The Dockerfile and nvinferserver configuration I’ve used are as follows:
FROM nvcr.io/nvidia/deepstream:6.0.1-triton
ENV DEBIAN_FRONTEND=noninteractive
ENV TZ=Asia/Tokyo
WORKDIR /workspace
RUN apt-key del 7fa2af80
RUN apt-key adv --fetch-keys https://developer.download.nvidia.com/compute/cuda/repos/ubuntu2004/x86_64/3bf863cc.pub
RUN apt-get update && apt-get install -y --no-install-recommends \
zip \
python3-gi python3-dev python3-gst-1.0 python-gi-dev git python-dev \
python3 python3-pip python3.8-dev cmake g++ build-essential libglib2.0-dev \
libglib2.0-dev-bin python-gi-dev libtool m4 autoconf automake \
libgirepository1.0-dev \
tzdata && \
rm -rf /var/lib/apt/lists/*
RUN git clone https://github.com/NVIDIA-AI-IOT/deepstream_python_apps
WORKDIR /workspace/deepstream_python_apps
RUN git checkout 9bffad1aea802f6be4419712c0a50f05d6a2d490
RUN git submodule update --init
WORKDIR /workspace/deepstream_python_apps/3rdparty/gst-python/
RUN git config --global http.sslverify false
RUN sh autogen.sh
RUN make
RUN make install
WORKDIR /workspace/deepstream_python_apps/bindings
RUN mkdir build
WORKDIR /workspace/deepstream_python_apps/bindings/build
RUN cmake .. -DPYTHON_MAJOR_VERSION=3 -DPYTHON_MINOR_VERSION=8
RUN make
RUN pip3 install pyds-1.1.1-py3-none-linux_x86_64.whl
WORKDIR /workspace
RUN git clone https://github.com/NVIDIA-AI-IOT/yolov4_deepstream.git
RUN cp -r yolov4_deepstream/deepstream_yolov4 /opt/nvidia/deepstream/deepstream/sources/deepstream_yolov4
ENV CUDA_VER=11.4
WORKDIR /opt/nvidia/deepstream/deepstream/sources/deepstream_yolov4/nvdsinfer_custom_impl_Yolo
RUN make
While my final application is different, I have observed the leak using the linked application (deepstream-rtsp-in-rtsp-out) as is, without modifications aside from setting the nvinferserver config to one that uses grpc and YOLOv4, and yes, that is also the repository I used to compile the post processing plugin for YOLOv4.

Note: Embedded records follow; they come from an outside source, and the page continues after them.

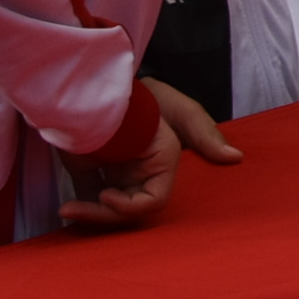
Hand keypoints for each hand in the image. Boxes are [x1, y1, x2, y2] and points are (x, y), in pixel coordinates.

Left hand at [58, 80, 237, 230]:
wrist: (106, 82)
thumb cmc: (150, 94)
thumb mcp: (180, 110)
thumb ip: (203, 133)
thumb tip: (235, 157)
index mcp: (163, 167)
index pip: (153, 201)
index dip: (130, 207)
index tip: (105, 195)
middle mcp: (141, 177)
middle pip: (126, 211)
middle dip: (102, 216)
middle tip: (73, 209)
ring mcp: (116, 177)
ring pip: (105, 210)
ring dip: (87, 214)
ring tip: (65, 209)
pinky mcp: (91, 173)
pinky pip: (86, 198)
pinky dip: (78, 205)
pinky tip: (64, 205)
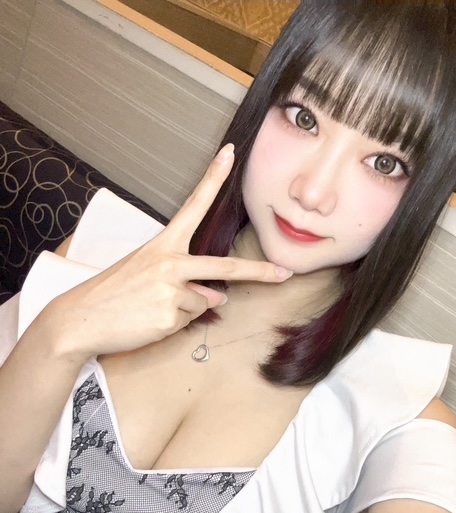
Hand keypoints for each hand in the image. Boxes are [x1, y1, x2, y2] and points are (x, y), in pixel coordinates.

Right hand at [48, 144, 291, 358]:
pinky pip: (188, 320)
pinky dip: (175, 323)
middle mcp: (170, 263)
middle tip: (284, 273)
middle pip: (224, 267)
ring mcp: (171, 290)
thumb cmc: (112, 293)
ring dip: (186, 308)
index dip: (213, 179)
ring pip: (203, 302)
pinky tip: (149, 320)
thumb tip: (218, 297)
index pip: (193, 206)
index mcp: (162, 245)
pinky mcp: (170, 315)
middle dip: (258, 272)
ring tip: (150, 307)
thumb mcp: (147, 275)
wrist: (80, 319)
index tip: (230, 154)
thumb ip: (184, 280)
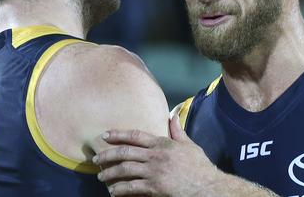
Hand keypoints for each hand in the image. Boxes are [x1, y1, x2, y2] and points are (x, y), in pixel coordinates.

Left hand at [93, 115, 220, 195]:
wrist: (207, 185)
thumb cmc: (199, 166)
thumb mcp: (189, 144)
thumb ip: (177, 130)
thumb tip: (173, 114)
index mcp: (162, 143)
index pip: (135, 135)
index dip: (118, 134)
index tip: (105, 135)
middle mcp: (155, 156)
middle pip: (125, 152)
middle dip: (108, 155)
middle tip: (96, 159)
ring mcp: (154, 171)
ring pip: (125, 170)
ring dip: (110, 173)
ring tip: (101, 177)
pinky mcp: (154, 187)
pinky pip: (132, 188)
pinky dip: (120, 189)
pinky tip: (114, 191)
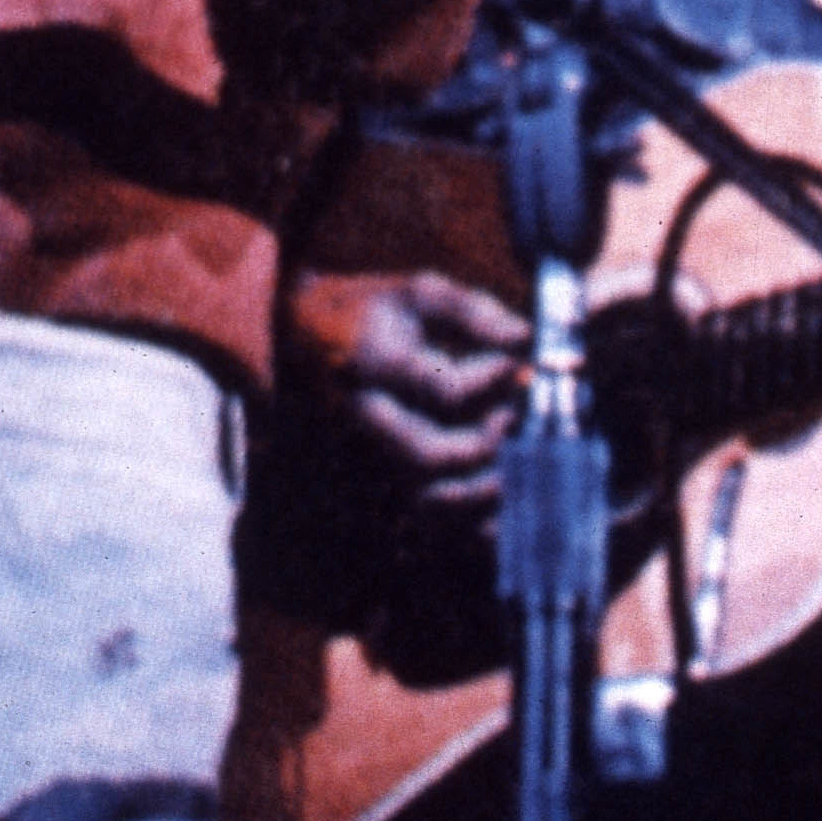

Right now I only have a retrained model converted that I cannot publish, but if needed I can convert the publicly available YOLOv4 model and tweak the dockerfile so it’s easier to run the leaky experiment, would that help?
I’ve made a simple script that runs the Triton instance and the deepstream-rtsp-in-rtsp-out app, and a Dockerfile to build an image that runs that script. Due to the model size I couldn’t attach it here, so I made it available on this Google Drive link. Please let me know when it’s downloaded so I can take it down.
I’ve included instructions on how to run it, but it should be enough to just build the image and run a container. The rtsp source needs to be provided, though the app will work with file:// inputs as well, so I suppose a sufficiently long video could be used instead.
I have included here the container memory usage when running the app for 30 minutes with a 1080p 10fps 4000 kb/s h264 input RTSP stream.
While this level of memory increase for one stream is tolerable, we’d like to run quite a few streams constantly on a system that won’t be restarted too often, so a constant memory usage increase would be a problem.